(Given records begins)

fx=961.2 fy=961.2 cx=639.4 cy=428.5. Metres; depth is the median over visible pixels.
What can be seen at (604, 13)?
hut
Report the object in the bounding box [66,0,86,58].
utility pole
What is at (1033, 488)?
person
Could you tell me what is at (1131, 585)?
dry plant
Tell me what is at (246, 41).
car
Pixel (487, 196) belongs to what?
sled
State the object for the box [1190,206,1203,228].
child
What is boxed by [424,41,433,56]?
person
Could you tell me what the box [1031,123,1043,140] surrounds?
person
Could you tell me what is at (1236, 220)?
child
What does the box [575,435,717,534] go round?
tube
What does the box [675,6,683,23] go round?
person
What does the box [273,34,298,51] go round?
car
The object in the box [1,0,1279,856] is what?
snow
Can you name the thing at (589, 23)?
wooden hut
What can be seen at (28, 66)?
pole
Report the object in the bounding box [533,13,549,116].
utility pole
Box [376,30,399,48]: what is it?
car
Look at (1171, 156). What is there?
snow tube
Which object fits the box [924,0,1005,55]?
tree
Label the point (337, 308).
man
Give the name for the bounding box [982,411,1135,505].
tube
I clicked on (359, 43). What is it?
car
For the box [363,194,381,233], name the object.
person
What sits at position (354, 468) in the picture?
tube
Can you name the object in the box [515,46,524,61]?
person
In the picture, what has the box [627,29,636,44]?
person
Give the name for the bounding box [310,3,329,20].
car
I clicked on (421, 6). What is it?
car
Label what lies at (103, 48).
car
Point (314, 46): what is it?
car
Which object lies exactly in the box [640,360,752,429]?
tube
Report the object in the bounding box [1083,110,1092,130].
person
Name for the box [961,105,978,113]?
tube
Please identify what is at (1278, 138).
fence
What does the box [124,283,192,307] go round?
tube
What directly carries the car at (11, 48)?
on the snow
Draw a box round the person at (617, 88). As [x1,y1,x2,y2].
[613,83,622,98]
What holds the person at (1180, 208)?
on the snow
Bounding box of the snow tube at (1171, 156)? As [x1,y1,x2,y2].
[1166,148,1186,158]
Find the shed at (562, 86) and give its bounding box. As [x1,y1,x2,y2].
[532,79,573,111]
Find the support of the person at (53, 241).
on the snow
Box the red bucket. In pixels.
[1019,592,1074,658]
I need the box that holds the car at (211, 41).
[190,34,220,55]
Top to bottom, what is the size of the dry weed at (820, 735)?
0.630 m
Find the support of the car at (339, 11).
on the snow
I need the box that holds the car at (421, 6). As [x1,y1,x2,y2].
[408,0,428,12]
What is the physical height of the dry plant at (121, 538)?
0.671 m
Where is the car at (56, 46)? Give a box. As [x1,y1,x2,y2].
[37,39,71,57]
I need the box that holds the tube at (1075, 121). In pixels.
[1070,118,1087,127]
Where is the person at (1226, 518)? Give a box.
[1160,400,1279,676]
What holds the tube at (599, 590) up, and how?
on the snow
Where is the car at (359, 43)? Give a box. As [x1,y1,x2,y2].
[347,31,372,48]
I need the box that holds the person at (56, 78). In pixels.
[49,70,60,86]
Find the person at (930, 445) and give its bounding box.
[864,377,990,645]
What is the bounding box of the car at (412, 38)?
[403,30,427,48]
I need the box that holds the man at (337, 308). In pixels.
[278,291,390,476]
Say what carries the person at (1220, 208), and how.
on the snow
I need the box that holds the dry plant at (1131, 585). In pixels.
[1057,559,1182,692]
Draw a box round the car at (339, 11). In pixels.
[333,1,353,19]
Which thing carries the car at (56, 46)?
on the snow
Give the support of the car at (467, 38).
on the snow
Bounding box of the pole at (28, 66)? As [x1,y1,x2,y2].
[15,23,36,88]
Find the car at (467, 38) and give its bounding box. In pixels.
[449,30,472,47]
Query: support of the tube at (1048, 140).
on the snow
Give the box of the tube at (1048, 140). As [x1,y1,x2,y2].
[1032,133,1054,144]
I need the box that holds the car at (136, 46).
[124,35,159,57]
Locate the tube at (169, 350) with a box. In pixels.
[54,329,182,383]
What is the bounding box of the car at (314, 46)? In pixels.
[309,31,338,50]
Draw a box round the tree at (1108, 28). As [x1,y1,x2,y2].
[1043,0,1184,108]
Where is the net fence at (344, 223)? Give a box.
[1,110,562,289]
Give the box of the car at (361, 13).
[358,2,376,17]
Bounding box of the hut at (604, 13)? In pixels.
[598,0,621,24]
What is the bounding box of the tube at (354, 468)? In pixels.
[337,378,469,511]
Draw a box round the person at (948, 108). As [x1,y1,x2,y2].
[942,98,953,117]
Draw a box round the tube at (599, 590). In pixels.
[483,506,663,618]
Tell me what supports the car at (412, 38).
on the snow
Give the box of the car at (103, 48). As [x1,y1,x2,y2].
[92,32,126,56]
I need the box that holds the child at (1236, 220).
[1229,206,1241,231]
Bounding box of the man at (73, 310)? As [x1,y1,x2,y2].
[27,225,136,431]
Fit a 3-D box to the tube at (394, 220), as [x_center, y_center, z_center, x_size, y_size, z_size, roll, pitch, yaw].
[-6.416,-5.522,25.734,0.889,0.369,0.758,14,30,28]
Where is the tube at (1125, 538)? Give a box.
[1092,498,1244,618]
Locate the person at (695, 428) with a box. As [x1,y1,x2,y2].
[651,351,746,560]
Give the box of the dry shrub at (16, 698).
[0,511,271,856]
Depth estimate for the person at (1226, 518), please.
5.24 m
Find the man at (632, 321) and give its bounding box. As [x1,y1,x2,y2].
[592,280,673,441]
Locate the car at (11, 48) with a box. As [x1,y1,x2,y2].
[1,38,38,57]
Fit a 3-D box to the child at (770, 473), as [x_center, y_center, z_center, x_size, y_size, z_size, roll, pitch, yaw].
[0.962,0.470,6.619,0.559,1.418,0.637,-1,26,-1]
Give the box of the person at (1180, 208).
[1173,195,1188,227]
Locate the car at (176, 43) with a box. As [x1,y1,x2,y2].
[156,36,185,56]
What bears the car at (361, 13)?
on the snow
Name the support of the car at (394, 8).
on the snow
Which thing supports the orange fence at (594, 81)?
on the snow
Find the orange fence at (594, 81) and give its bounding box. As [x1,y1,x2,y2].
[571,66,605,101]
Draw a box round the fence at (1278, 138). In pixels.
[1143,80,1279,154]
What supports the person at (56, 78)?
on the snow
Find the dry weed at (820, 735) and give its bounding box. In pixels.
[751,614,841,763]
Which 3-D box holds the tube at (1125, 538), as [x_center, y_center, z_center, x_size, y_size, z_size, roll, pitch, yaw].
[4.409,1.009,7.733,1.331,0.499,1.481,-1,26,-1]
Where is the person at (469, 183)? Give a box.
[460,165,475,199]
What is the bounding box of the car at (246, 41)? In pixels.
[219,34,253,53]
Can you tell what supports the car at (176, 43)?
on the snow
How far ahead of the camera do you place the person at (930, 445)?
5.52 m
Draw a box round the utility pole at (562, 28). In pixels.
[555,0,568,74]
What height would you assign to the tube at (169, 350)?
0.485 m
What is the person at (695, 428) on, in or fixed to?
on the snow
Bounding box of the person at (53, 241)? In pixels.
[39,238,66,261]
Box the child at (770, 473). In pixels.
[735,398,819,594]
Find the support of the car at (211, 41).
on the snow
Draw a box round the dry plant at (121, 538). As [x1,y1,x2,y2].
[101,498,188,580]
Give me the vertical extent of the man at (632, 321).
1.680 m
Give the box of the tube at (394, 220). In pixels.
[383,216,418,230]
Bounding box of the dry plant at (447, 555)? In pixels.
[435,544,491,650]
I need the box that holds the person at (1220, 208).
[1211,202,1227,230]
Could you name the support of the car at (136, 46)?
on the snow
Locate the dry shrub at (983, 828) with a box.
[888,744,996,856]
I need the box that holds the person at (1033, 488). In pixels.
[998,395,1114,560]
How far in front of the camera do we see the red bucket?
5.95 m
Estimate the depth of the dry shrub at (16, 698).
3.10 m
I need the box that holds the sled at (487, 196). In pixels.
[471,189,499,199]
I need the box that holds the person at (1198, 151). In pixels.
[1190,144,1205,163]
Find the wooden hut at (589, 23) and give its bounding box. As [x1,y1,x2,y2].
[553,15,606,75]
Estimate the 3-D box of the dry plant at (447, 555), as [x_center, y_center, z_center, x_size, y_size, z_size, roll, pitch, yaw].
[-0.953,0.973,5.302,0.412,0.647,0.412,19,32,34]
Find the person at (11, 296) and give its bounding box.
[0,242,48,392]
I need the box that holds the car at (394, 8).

(Given records ends)

- _Exercise instructions_: Your output should be the lines from the one with "Draw a box round the dry" through the last line of the entries above, copied exactly and nothing more.

- _Answer section_:
Draw a box round the dry plant at (121, 538). As [x1,y1,x2,y2].
[101,498,188,580]
Give me the vertical extent of the man at (632, 321).
1.680 m
Give the box of the tube at (394, 220). In pixels.
[383,216,418,230]
Bounding box of the dry plant at (447, 555)? In pixels.
[435,544,491,650]
I need the box that holds the person at (1220, 208).
[1211,202,1227,230]
Could you name the support of the car at (136, 46)?
on the snow
Locate the dry shrub at (983, 828) with a box.
[888,744,996,856]
I need the box that holds the person at (1033, 488). In pixels.
[998,395,1114,560]
How far in front of the camera do we see the red bucket?
5.95 m
Estimate the depth of the dry shrub at (16, 698).
3.10 m
I need the box that holds the sled at (487, 196). In pixels.
[471,189,499,199]
I need the box that holds the person at (1198, 151). In pixels.
[1190,144,1205,163]
Find the wooden hut at (589, 23) and give its bounding box. As [x1,y1,x2,y2].
[553,15,606,75]
Estimate the 3-D box of the dry plant at (447, 555), as [x_center, y_center, z_center, x_size, y_size, z_size, roll, pitch, yaw].
[-0.953,0.973,5.302,0.412,0.647,0.412,19,32,34]
Find the person at (11, 296) and give its bounding box.
[0,242,48,392]
I need the box that holds the car at (394, 8).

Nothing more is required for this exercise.